July 3, 2002 | Commentary on Missile Defense
Thanks to a recent declaration by the head of the Pentagon's Missile Defense Agency on how to proceed with construction of a missile shield, an effective sea-based defense could be up and running as early as 2004. Previously, officials were estimating that no system would be in place before 2008, if then.
But now the agency, led by Air Force Lt. Gen. Ronald T. Kadish and made up of military and civilian personnel, has acknowledged that a "sea-based midcourse" program-interceptors mounted on ships that would target missiles in the middle of their flights-could be put on a fast track.
Outside experts concluded that sea-based options offer not only the quickest route to a missile defense but the least expensive. The proposed platform for a sea-based system -- the Navy's Aegis cruisers -- already exists. And the Aegis system, which has protected the U.S. fleet since the 1970s from cruise missiles and aircraft, has shown that it works.
Another advantage: Ships bearing sea-based interceptors can be positioned near sites from which potential attacks could emanate. The interceptors could hit approaching missiles as they reach "cruising altitude" -- before decoys and warheads could be released. And if the first wave of interceptors doesn't take down incoming missiles, others later in the planned "layered" defense (which would include land- and space-based elements) still could save the day.
This isn't a conservative or Republican position. It's shared by virtually everyone --military and civilian -- who has studied the problem closely. Defense Department researchers concluded in 1999 (in a report that echoed a recommendation made by The Heritage Foundation in 1995) that a sea-based system using Aegis cruisers would be capable of seeking and destroying long-range missiles.

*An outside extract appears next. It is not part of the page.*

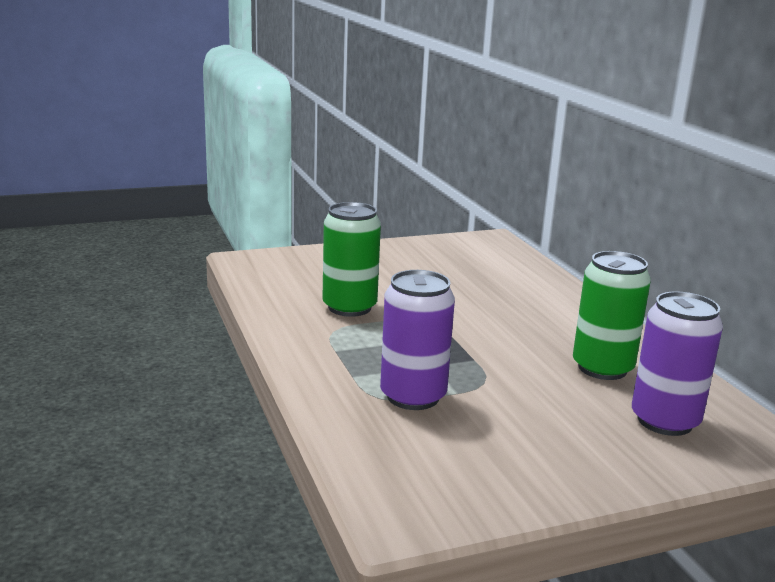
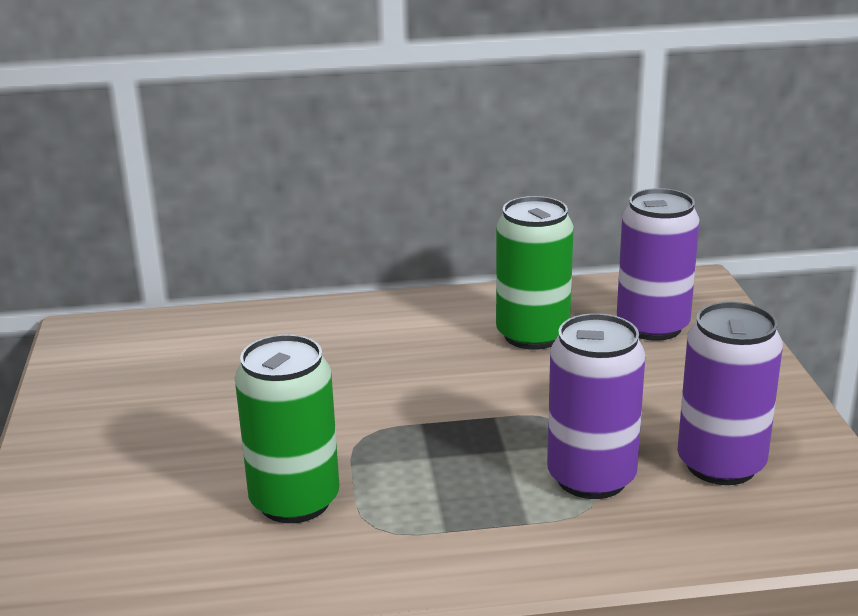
camera: 75 degrees left, 5 degrees up
none -> purple can [677,302,783,485]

Admiral Jay Johnson, then the Navy's top officer, said as much two years ago. And former Defense Secretary Harold Brown and former deputy defense secretaries John Deutch and John White, all of whom served in Democratic administrations, also have said that a sea-based system would be "cheaper and technically less risky" than a ground-based system. Sea-based interceptors have passed two tests this year, and more than a few missile-defense skeptics now concede that America has the technological know-how to pull this off.
The demise of the Anti-Ballistic Missile (ABM) Treaty -- America's withdrawal became official June 13 -- also should speed up the process. For one thing, it's now permissible to deploy a missile-defense system (the treaty prohibited a national defense), which should provide a significant jump-start by itself. And no ABM Treaty means no restrictions on how or what we test.
The events of Sept. 11 brought new urgency to the task of finding a way to protect the American homeland and U.S. allies from ballistic attack. Would a missile-defense system have thwarted the means of attack employed that day? No. But the highly organized terror groups that threaten us -- not to mention states such as Iraq, Iran and North Korea that are trying to develop weapons of mass destruction and the means to deliver them anywhere in the world -- probably will have other schemes in mind when next we encounter them.
It's highly unlikely, given the open talk in Washington of putting Iraq under new management, that Saddam Hussein will wait long after he acquires the means to deliver a weapon of mass destruction -- such as a chemical, biological or nuclear-tipped missile -- to do so. That's why, although a layered system of land-, sea- and space-based interceptors should remain America's goal, creating a mobile, versatile first front against missile attack must take top priority.
America finally has found a reliable path to missile defense and the enormous level of security it could supply. The challenge now is to maintain the momentum. Time, unfortunately, isn't on our side.
Baker Spring is the Kirby research fellow in national security policy at The Heritage Foundation, a Washington-based public policy research institute.